Je porte seul le poids des sentiments

Le corps est un territoire hostile. Ne vous approchez pas trop près : je parais calme, mais je mords parfois. Des anguilles glissent dans mes veines. Elles se nourrissent de ce que je tiens caché. Et elles ont faim. Je les sens qui vibrent, créatures électriques sous ma peau de papier de verre.

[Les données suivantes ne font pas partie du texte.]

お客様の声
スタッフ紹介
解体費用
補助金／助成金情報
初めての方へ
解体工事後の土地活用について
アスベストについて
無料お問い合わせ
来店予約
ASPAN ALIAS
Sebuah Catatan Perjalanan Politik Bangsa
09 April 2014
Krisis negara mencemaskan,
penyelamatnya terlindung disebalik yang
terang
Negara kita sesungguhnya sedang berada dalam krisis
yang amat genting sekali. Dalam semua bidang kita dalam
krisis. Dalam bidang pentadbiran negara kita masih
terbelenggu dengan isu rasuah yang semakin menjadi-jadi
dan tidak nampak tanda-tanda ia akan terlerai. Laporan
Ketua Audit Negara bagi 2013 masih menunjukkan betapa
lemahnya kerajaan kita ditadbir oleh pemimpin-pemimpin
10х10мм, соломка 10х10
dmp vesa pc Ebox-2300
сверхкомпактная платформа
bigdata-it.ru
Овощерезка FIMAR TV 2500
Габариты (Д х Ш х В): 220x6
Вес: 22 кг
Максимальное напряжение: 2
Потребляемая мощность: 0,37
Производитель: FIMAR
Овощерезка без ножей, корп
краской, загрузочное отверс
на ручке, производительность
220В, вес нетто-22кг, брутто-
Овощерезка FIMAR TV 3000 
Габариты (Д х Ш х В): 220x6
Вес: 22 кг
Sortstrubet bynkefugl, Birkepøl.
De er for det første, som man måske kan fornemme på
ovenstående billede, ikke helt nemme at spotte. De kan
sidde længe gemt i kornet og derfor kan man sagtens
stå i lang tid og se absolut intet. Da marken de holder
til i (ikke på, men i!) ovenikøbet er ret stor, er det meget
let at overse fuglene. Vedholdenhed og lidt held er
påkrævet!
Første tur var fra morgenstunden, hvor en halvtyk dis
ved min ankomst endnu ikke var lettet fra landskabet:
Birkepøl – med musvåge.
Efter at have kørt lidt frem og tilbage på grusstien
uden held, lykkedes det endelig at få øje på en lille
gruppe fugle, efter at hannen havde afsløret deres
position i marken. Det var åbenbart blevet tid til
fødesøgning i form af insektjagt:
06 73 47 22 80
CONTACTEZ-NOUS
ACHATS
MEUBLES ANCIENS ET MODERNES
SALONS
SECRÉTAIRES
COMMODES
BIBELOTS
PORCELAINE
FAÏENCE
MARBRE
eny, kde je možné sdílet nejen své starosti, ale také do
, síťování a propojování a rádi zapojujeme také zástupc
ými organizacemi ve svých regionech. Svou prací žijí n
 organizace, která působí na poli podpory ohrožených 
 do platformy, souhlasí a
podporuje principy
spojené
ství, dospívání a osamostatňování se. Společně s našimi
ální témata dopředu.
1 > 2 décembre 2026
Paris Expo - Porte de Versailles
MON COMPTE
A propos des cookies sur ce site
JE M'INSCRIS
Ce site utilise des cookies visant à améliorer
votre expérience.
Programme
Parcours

Elles sont moi comme je suis mon père, mon frère et tous mes morts, et nous sommes multitude. Avec elles je me sens en danger et plus fort. Avec elles je me sens vivant. J’écris pour ne pas me noyer. Mes mains tremblent quand les mots sortent. Ce que j’appelle libération ressemble à de l’épuisement. La littérature qui ne risque rien ne coûte rien.